TASK DESCRIPTION: Among the lines below, list those containing the string "Right".

====== SOURCE RECORDS

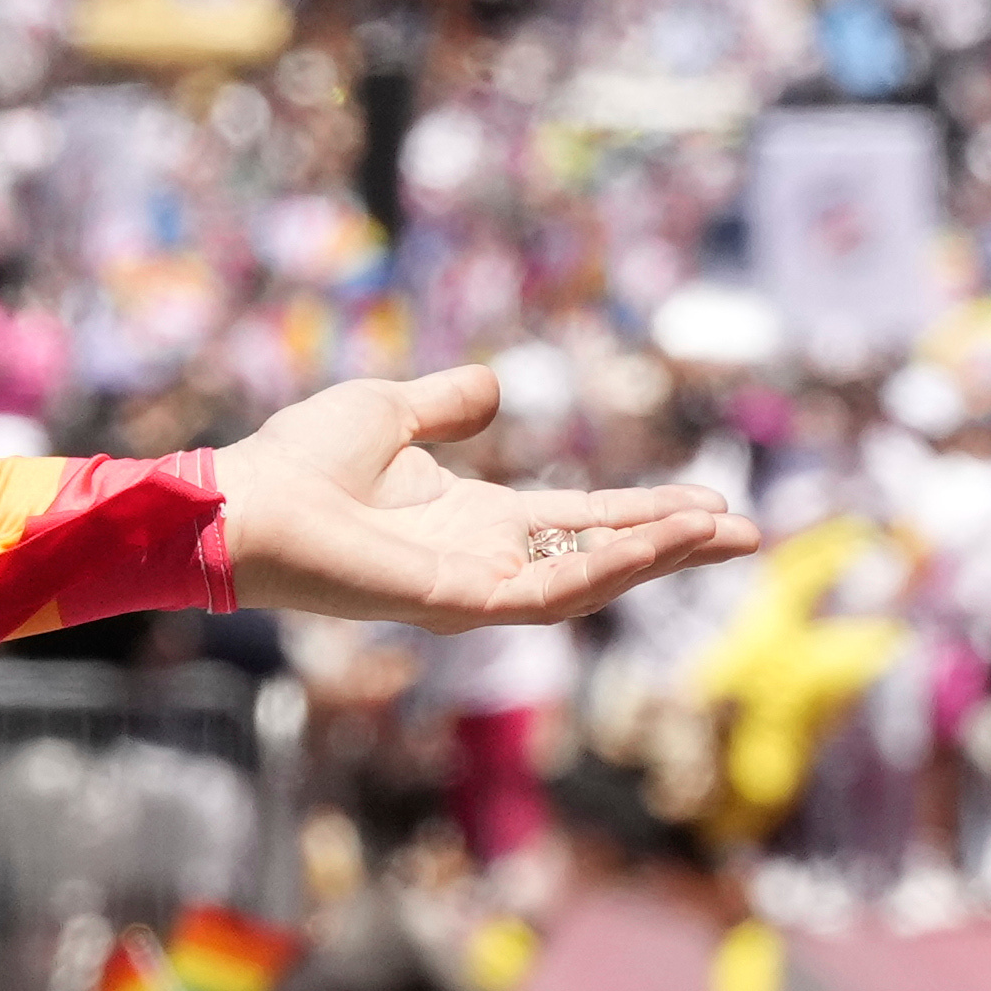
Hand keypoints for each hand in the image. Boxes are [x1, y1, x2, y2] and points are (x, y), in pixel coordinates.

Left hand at [215, 370, 752, 630]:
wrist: (242, 501)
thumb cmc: (297, 461)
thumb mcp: (388, 412)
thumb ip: (446, 405)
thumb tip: (496, 387)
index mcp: (472, 520)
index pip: (580, 519)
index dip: (645, 513)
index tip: (709, 502)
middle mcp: (483, 559)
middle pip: (601, 556)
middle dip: (675, 545)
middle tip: (748, 532)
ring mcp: (474, 588)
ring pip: (587, 578)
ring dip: (656, 555)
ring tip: (721, 533)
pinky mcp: (457, 603)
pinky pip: (546, 591)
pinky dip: (604, 566)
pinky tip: (653, 543)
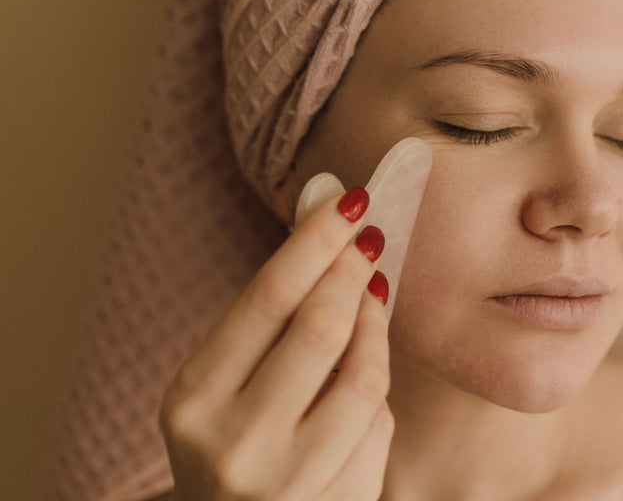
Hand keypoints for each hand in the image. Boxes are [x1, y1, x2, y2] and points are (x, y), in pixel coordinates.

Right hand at [158, 187, 392, 500]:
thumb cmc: (235, 440)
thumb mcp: (225, 384)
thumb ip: (271, 316)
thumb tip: (331, 214)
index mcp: (192, 399)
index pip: (267, 297)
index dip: (317, 240)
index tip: (352, 201)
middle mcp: (232, 443)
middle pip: (320, 329)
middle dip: (353, 274)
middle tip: (370, 242)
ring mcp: (285, 481)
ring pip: (364, 379)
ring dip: (377, 330)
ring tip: (372, 304)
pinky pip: (378, 427)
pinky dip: (377, 394)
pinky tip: (363, 381)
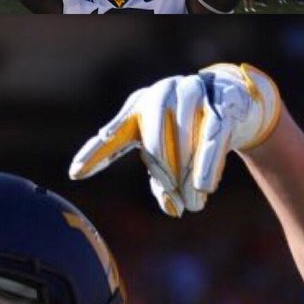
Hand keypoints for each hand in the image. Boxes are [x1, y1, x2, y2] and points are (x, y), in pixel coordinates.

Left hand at [68, 64, 280, 215]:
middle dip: (162, 171)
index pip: (114, 134)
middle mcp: (160, 96)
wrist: (228, 99)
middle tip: (172, 196)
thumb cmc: (186, 129)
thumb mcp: (169, 151)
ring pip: (184, 138)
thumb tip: (172, 208)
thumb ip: (163, 179)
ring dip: (187, 173)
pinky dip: (207, 162)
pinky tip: (204, 186)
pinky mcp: (220, 104)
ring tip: (192, 203)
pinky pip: (213, 135)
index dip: (94, 153)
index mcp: (138, 109)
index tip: (74, 173)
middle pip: (153, 139)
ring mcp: (190, 95)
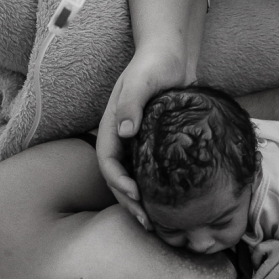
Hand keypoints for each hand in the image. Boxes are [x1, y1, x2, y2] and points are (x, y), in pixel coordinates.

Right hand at [96, 48, 189, 229]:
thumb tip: (126, 132)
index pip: (107, 162)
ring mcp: (135, 144)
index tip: (136, 196)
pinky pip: (148, 174)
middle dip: (128, 203)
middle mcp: (120, 139)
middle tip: (147, 223)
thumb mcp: (143, 79)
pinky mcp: (151, 146)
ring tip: (156, 223)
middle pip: (117, 178)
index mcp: (112, 126)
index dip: (118, 182)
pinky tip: (167, 206)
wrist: (171, 55)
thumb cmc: (156, 63)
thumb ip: (132, 103)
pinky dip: (153, 192)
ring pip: (132, 180)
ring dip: (139, 203)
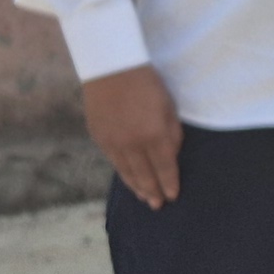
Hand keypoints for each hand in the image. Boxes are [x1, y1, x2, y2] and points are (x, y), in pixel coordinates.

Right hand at [80, 64, 184, 207]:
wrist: (112, 68)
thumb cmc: (148, 83)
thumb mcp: (169, 107)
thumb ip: (172, 134)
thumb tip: (171, 156)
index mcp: (154, 134)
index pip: (164, 167)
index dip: (169, 183)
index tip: (174, 196)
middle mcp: (132, 143)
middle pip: (145, 175)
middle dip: (153, 191)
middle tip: (159, 205)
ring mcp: (113, 142)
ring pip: (127, 172)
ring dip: (137, 187)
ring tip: (145, 199)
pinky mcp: (99, 138)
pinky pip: (114, 162)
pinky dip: (123, 173)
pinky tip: (129, 180)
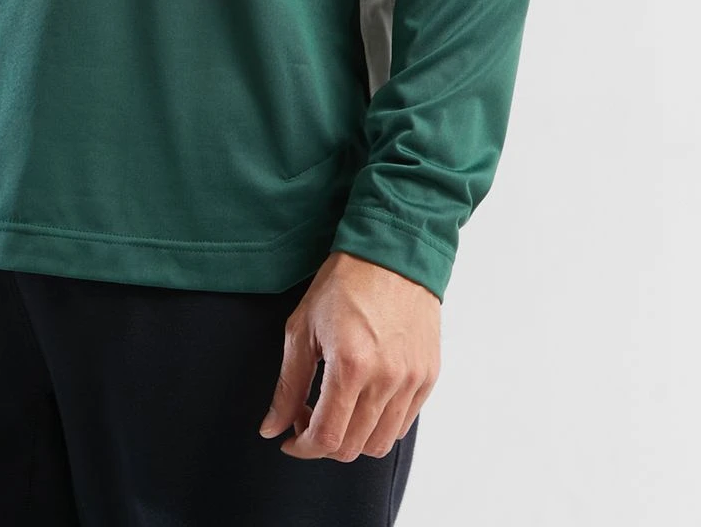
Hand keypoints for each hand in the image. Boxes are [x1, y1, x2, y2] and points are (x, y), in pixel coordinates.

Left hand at [258, 250, 439, 458]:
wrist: (391, 252)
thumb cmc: (343, 283)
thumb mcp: (302, 328)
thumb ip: (288, 385)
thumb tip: (272, 428)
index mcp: (351, 366)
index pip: (327, 438)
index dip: (303, 447)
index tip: (290, 438)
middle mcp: (387, 380)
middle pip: (352, 447)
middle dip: (323, 442)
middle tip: (308, 415)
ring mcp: (412, 380)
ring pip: (379, 443)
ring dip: (351, 437)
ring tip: (336, 407)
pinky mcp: (428, 376)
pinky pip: (402, 424)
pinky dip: (378, 425)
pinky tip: (362, 398)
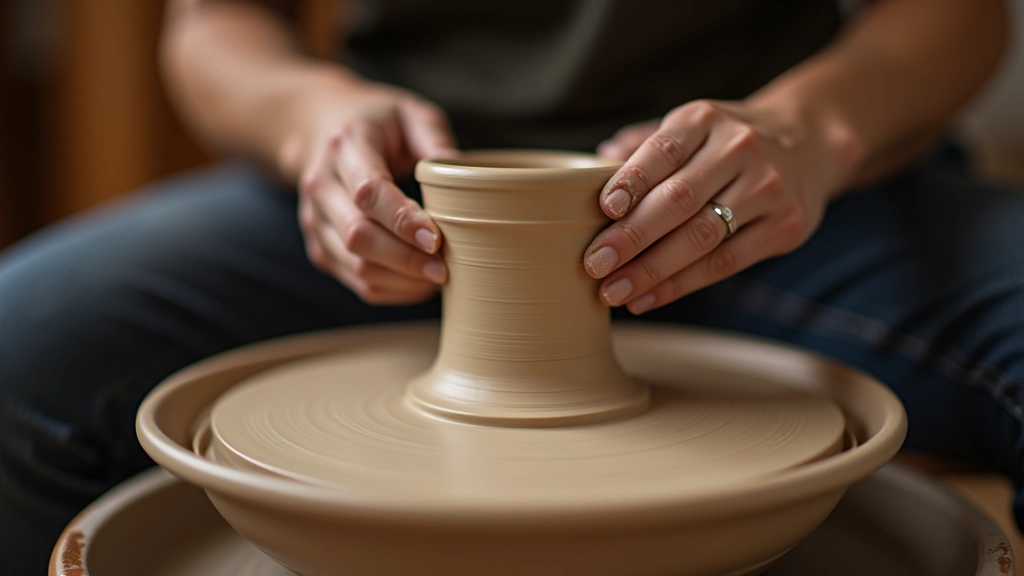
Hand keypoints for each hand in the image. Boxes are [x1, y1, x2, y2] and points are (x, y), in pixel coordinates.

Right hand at [286, 70, 456, 304]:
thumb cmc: (375, 122)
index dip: (402, 220)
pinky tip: (417, 283)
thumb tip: (462, 177)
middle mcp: (321, 184)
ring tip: (437, 278)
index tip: (436, 238)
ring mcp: (315, 219)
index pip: (368, 191)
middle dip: (405, 259)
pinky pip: (353, 280)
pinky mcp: (319, 245)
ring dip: (400, 279)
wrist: (317, 127)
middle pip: (358, 235)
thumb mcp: (409, 112)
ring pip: (354, 264)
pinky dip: (389, 289)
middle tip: (445, 268)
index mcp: (346, 145)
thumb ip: (434, 138)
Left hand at [585, 99, 855, 313]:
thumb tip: (596, 160)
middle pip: (678, 200)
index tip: (603, 210)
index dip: (631, 181)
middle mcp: (739, 149)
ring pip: (701, 237)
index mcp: (705, 120)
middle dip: (631, 237)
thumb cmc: (726, 142)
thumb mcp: (690, 127)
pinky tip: (648, 297)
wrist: (808, 142)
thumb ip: (644, 145)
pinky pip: (724, 262)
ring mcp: (767, 188)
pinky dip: (681, 284)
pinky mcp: (785, 226)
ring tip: (614, 291)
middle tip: (594, 265)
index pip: (662, 151)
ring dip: (651, 270)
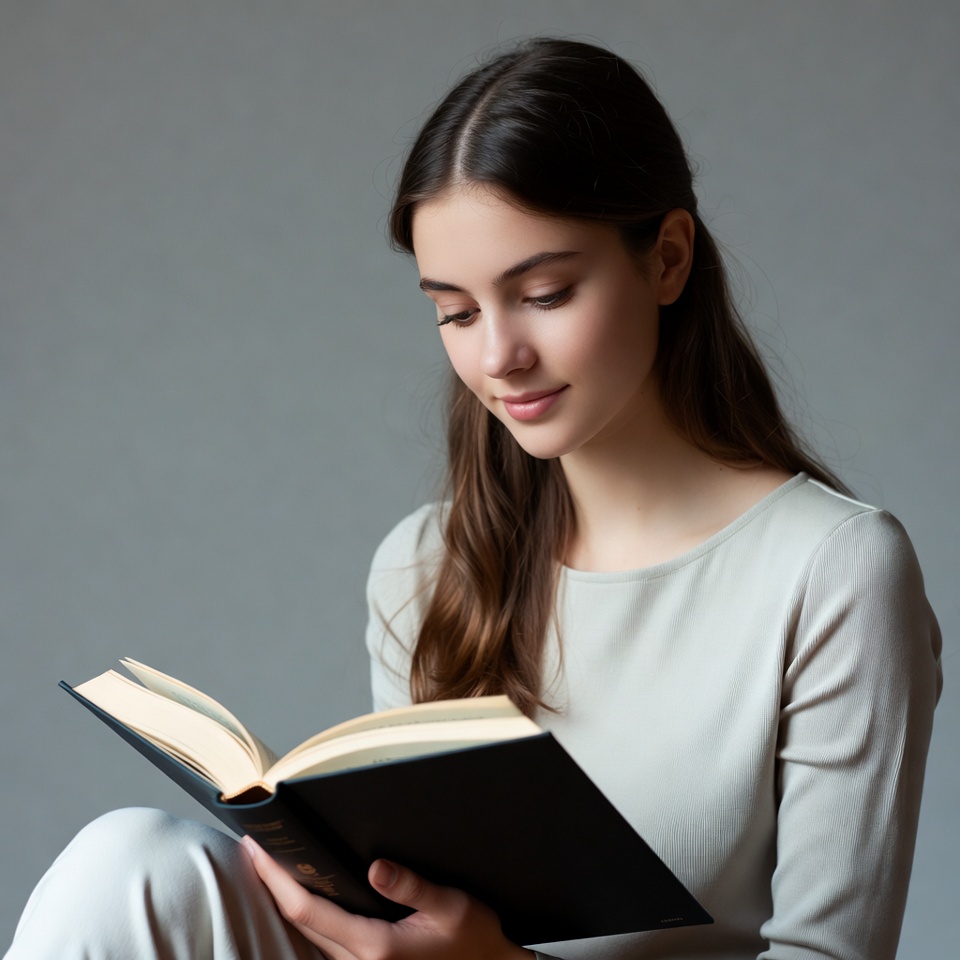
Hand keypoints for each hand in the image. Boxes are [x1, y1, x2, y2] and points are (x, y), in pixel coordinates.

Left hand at [241, 836, 533, 959]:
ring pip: (308, 934)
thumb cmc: (472, 938)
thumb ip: (412, 887)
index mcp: (375, 946)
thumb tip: (377, 867)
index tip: (258, 850)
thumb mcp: (450, 905)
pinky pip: (323, 941)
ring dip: (288, 899)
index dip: (276, 878)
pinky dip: (307, 914)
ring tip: (274, 864)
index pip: (308, 909)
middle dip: (274, 883)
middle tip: (258, 846)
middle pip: (300, 921)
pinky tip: (305, 892)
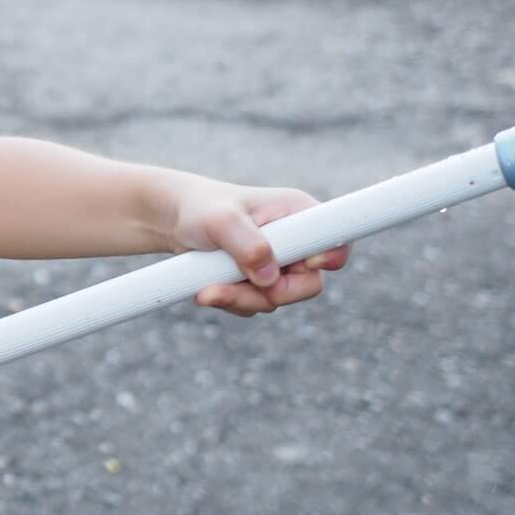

============

EXPECTED ANSWER:
Right hand at [158, 187, 392, 500]:
Right hand at [96, 48, 189, 229]:
Right hand at [80, 64, 184, 207]:
Right hand at [286, 70, 456, 304]:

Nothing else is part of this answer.